(Optical and exposure parameters)
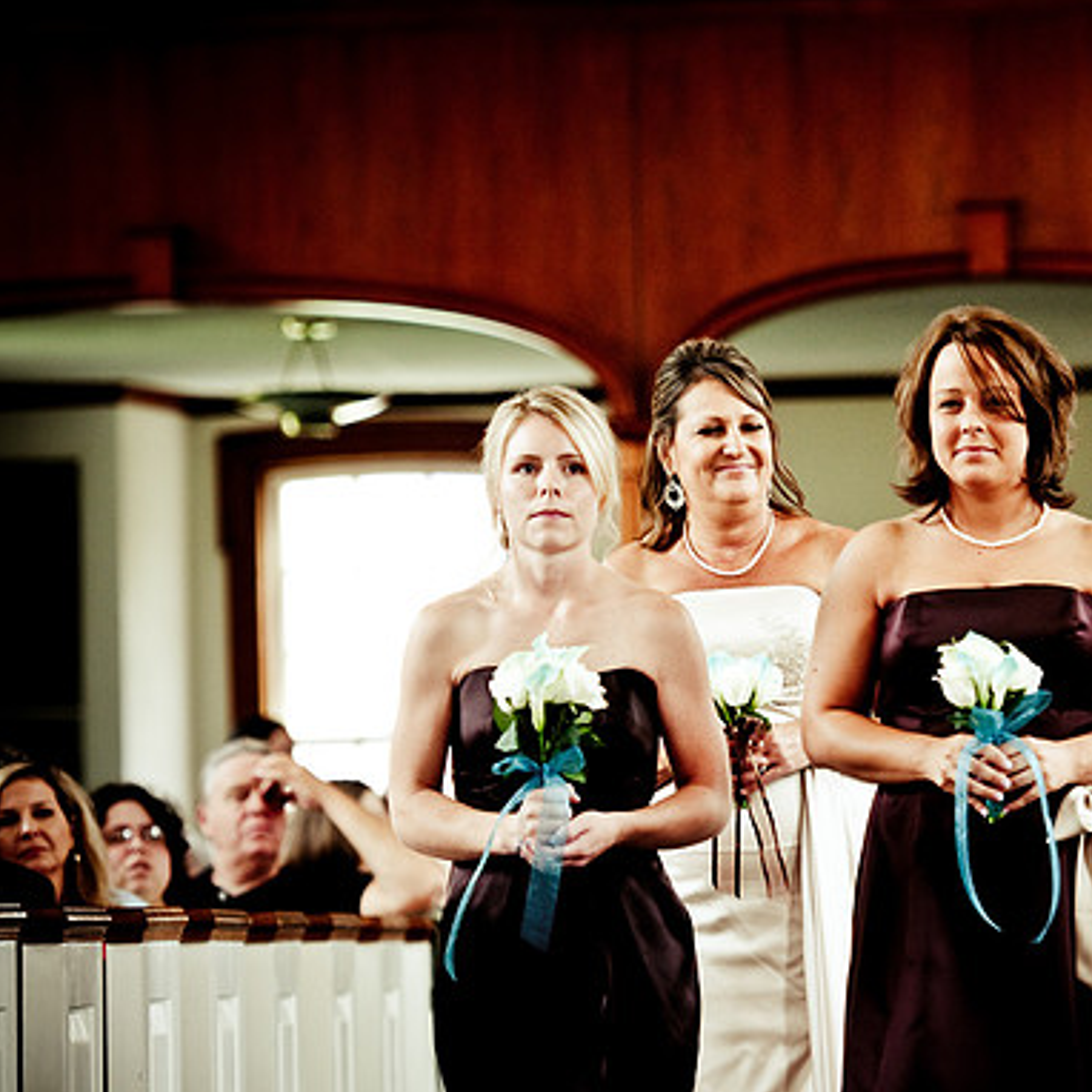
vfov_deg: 6.7
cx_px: 778
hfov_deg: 6.7
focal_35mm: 261
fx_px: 9302
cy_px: 545
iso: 200
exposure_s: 1/50
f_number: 2.8
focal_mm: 135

**Work request**
Write the data out again exactly, but without its images.

**Solution to the problem**
vfov_deg: 6.7
cx_px: 778
hfov_deg: 6.7
focal_35mm: 261
fx_px: 9302
cy_px: 545
iso: 200
exposure_s: 1/50
f_number: 2.8
focal_mm: 135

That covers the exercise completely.